> [Reading text]
══════════════════════════════
Re: PostgreSQL's handling of fsync() errors is unsafe and risks data loss at least on XFS

From: Bruce Momjian <bruce(at)momjian(dot)us>
To: Thomas Munro <thomas(dot)munro(at)enterprisedb(dot)com>
Cc: Craig Ringer <craig(at)2ndquadrant(dot)com>, Andrew Gierth <andrew(at)tao11(dot)riddles(dot)org(dot)uk>, Robert Haas <robertmhaas(at)gmail(dot)com>, Anthony Iliopoulos <ailiop(at)altatus(dot)com>, Andres Freund <andres(at)anarazel(dot)de>, Tom Lane <tgl(at)sss(dot)pgh(dot)pa(dot)us>, Catalin Iacob <iacobcatalin(at)gmail(dot)com>, PostgreSQL Hackers <pgsql-hackers(at)postgresql(dot)org>
Subject: Re: PostgreSQL's handling of fsync() errors is unsafe and risks data loss at least on XFS
Date: 2018-04-08 02:33:37
Message-ID: 20180408023337.GA21781@momjian.us
Views: Raw Message | Whole Thread | Download mbox | Resend email
Thread:
Lists: pgsql-hackers

On Sun, Apr 8, 2018 at 02:16:07PM +1200, Thomas Munro wrote:
> So, what can we actually do about this new Linux behaviour?
>
> Idea 1:
>
> * whenever you open a file, either tell the checkpointer so it can
> open it too (and wait for it to tell you that it has done so, because
> it's not safe to write() until then), or send it a copy of the file
> descriptor via IPC (since duplicated file descriptors share the same
> f_wb_err)
>
> * if the checkpointer can't take any more file descriptors (how would
> that limit even work in the IPC case?), then it somehow needs to tell
> you that so that you know that you're responsible for fsyncing that
> file yourself, both on close (due to fd cache recycling) and also when
> the checkpointer tells you to
>
> Maybe it could be made to work, but sheesh, that seems horrible. Is
> there some simpler idea along these lines that could make sure that
> fsync() is only ever called on file descriptors that were opened
> before all unflushed writes, or file descriptors cloned from such file
> descriptors?
══════════════════════════════
> [Provided information]

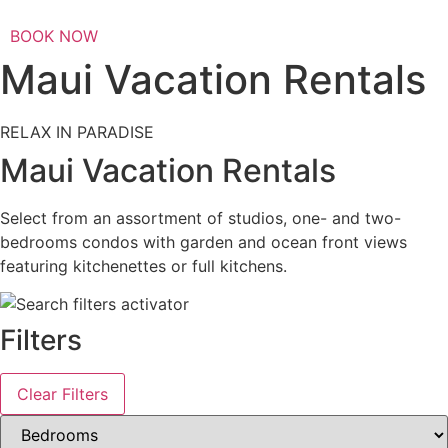
BOOK NOW
Maui Vacation Rentals
RELAX IN PARADISE
Maui Vacation Rentals
Select from an assortment of studios, one- and two-
bedrooms condos with garden and ocean front views
featuring kitchenettes or full kitchens.
Filters
Clear Filters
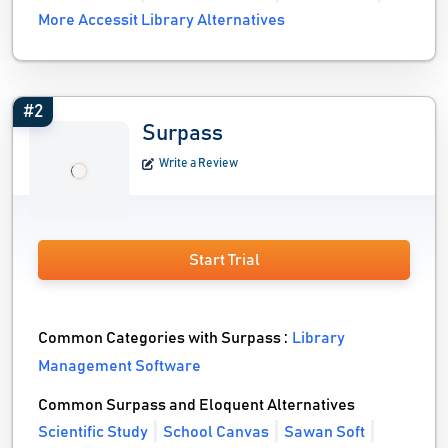
More Accessit Library Alternatives
#2
Surpass
Write a Review
Start Trial
Common Categories with Surpass :
Library
Management Software
Common Surpass and Eloquent Alternatives
Scientific Study
School Canvas
Sawan Soft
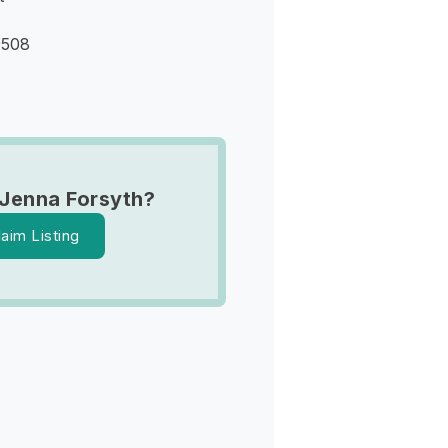
9508
Jenna Forsyth?
laim Listing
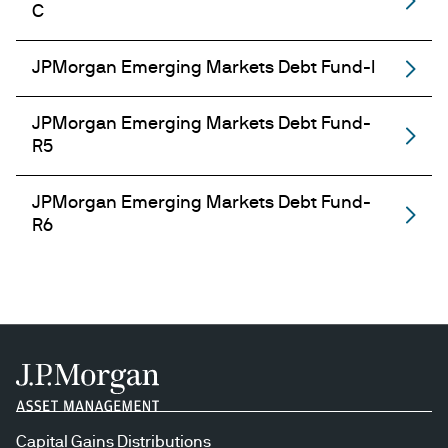
C
JPMorgan Emerging Markets Debt Fund-I
JPMorgan Emerging Markets Debt Fund-
R5
JPMorgan Emerging Markets Debt Fund-
R6
Capital Gains Distributions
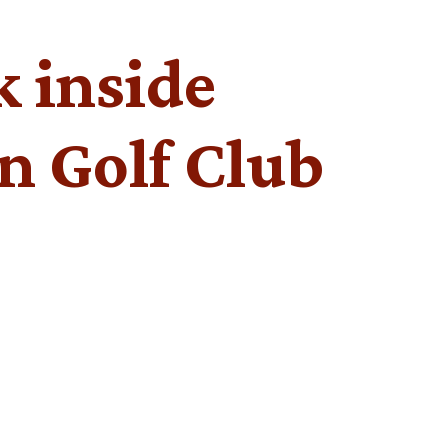
k inside
n Golf Club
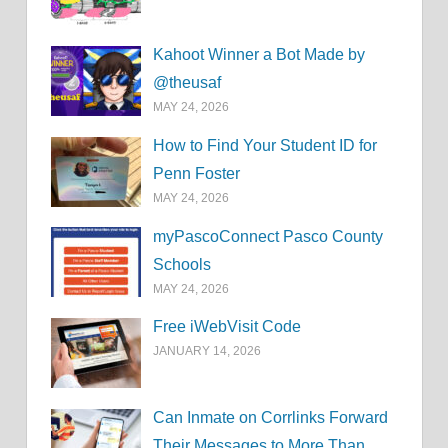
Kahoot Winner a Bot Made by
@theusaf
MAY 24, 2026
How to Find Your Student ID for
Penn Foster
MAY 24, 2026
myPascoConnect Pasco County
Schools
MAY 24, 2026
Free iWebVisit Code
JANUARY 14, 2026
Can Inmate on Corrlinks Forward
Their Messages to More Than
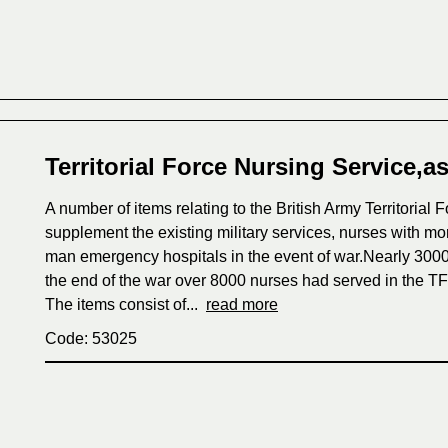
Territorial Force Nursing Service,a
A number of items relating to the British Army Territoria
supplement the existing military services, nurses with mo
man emergency hospitals in the event of war.Nearly 3000
the end of the war over 8000 nurses had served in the T
The items consist of...
read more
Code: 53025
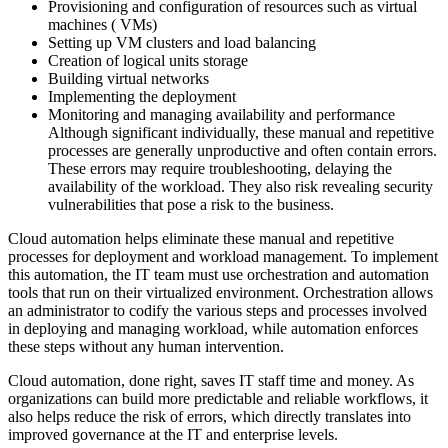
Provisioning and configuration of resources such as virtual
machines ( VMs)
Setting up VM clusters and load balancing
Creation of logical units storage
Building virtual networks
Implementing the deployment
Monitoring and managing availability and performance
Although significant individually, these manual and repetitive
processes are generally unproductive and often contain errors.
These errors may require troubleshooting, delaying the
availability of the workload. They also risk revealing security
vulnerabilities that pose a risk to the business.
Cloud automation helps eliminate these manual and repetitive
processes for deployment and workload management. To implement
this automation, the IT team must use orchestration and automation
tools that run on their virtualized environment. Orchestration allows
an administrator to codify the various steps and processes involved
in deploying and managing workload, while automation enforces
these steps without any human intervention.
Cloud automation, done right, saves IT staff time and money. As
organizations can build more predictable and reliable workflows, it
also helps reduce the risk of errors, which directly translates into
improved governance at the IT and enterprise levels.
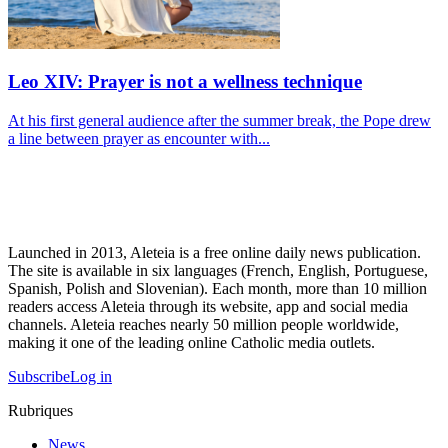
Leo XIV: Prayer is not a wellness technique
At his first general audience after the summer break, the Pope drew
a line between prayer as encounter with...
Launched in 2013, Aleteia is a free online daily news publication.
The site is available in six languages (French, English, Portuguese,
Spanish, Polish and Slovenian). Each month, more than 10 million
readers access Aleteia through its website, app and social media
channels. Aleteia reaches nearly 50 million people worldwide,
making it one of the leading online Catholic media outlets.
Subscribe
Log in
Rubriques
News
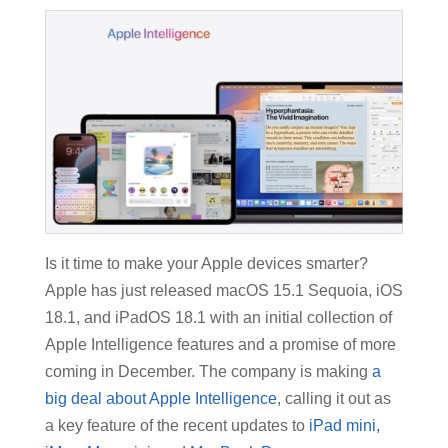
Is it time to make your Apple devices smarter?
Apple has just released macOS 15.1 Sequoia, iOS
18.1, and iPadOS 18.1 with an initial collection of
Apple Intelligence features and a promise of more
coming in December. The company is making
a
big deal about Apple Intelligence
, calling it out as
a key feature of the recent updates to
iPad mini,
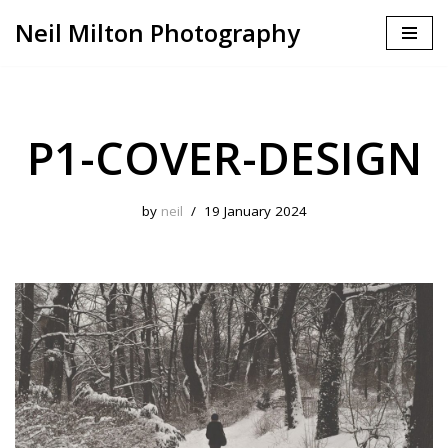
Neil Milton Photography
Skip
to
content
P1-COVER-DESIGN
by
neil
19 January 2024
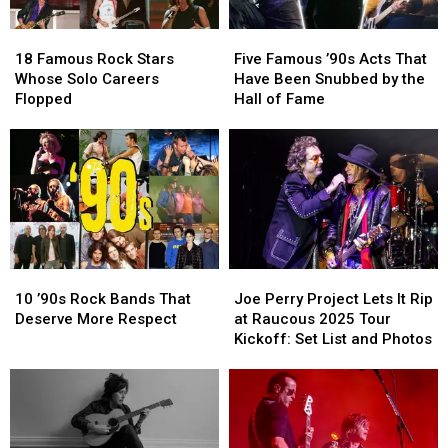
18
18
Five
Five
Famous
Famous
Famous
Famous
18 Famous Rock Stars
Five Famous ’90s Acts That
Rock
Rock
’90s
’90s
Whose Solo Careers
Have Been Snubbed by the
Stars
Stars
Acts
Acts
Flopped
Hall of Fame
Whose
Whose
That
That
Solo
Solo
Have
Have
Careers
Careers
Been
Been
Flopped
Flopped
Snubbed
Snubbed
by
by
the
the
Hall
Hall
of
of
10
10
Joe
Joe
Fame
Fame
’90s
’90s
Perry
Perry
10 ’90s Rock Bands That
Joe Perry Project Lets It Rip
Rock
Rock
Project
Project
Deserve More Respect
at Raucous 2025 Tour
Bands
Bands
Lets
Lets
Kickoff: Set List and Photos
That
That
It
It
Deserve
Deserve
Rip
Rip
More
More
at
at
Respect
Respect
Raucous
Raucous
2025
2025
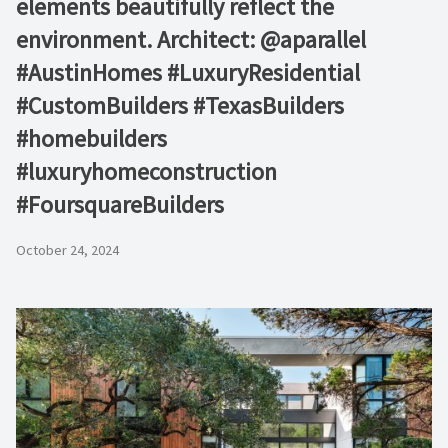
elements beautifully reflect the
environment. Architect: @aparallel
#AustinHomes #LuxuryResidential
#CustomBuilders #TexasBuilders
#homebuilders
#luxuryhomeconstruction
#FoursquareBuilders
October 24, 2024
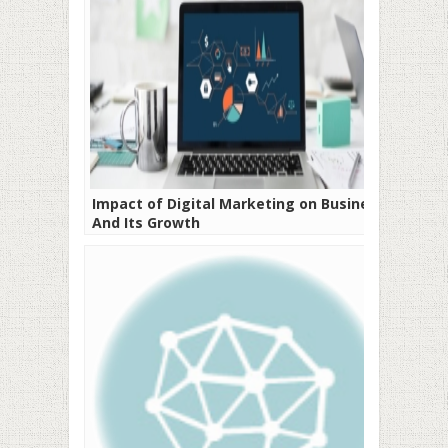
Impact of Digital Marketing on Business
And Its Growth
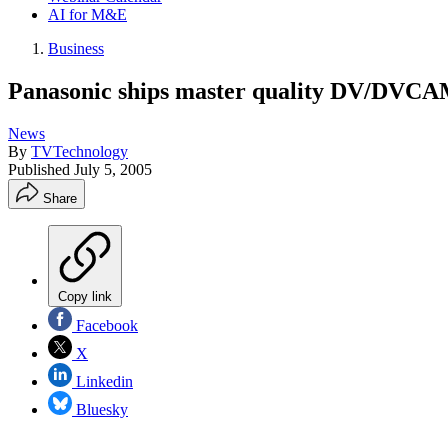
AI for M&E
Business
Panasonic ships master quality DV/DVCA
News
By
TVTechnology
Published
July 5, 2005
Share
Copy link
Facebook
X
Linkedin
Bluesky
══════════════════════════════
> [Exercises to complete]
A - In the mailing-list message, why does Idea 1 suggest sending the checkpointer a copy of the file descriptor via IPC?
B - Who is named in the Cc line of the mailing-list message?
You won't need the listing for any of this.

> [Answer section]
A - Duplicated file descriptors share the same f_wb_err.

B -
- Craig Ringer
- Andrew Gierth
- Robert Haas
- Anthony Iliopoulos
- Andres Freund
- Tom Lane
- Catalin Iacob
- PostgreSQL Hackers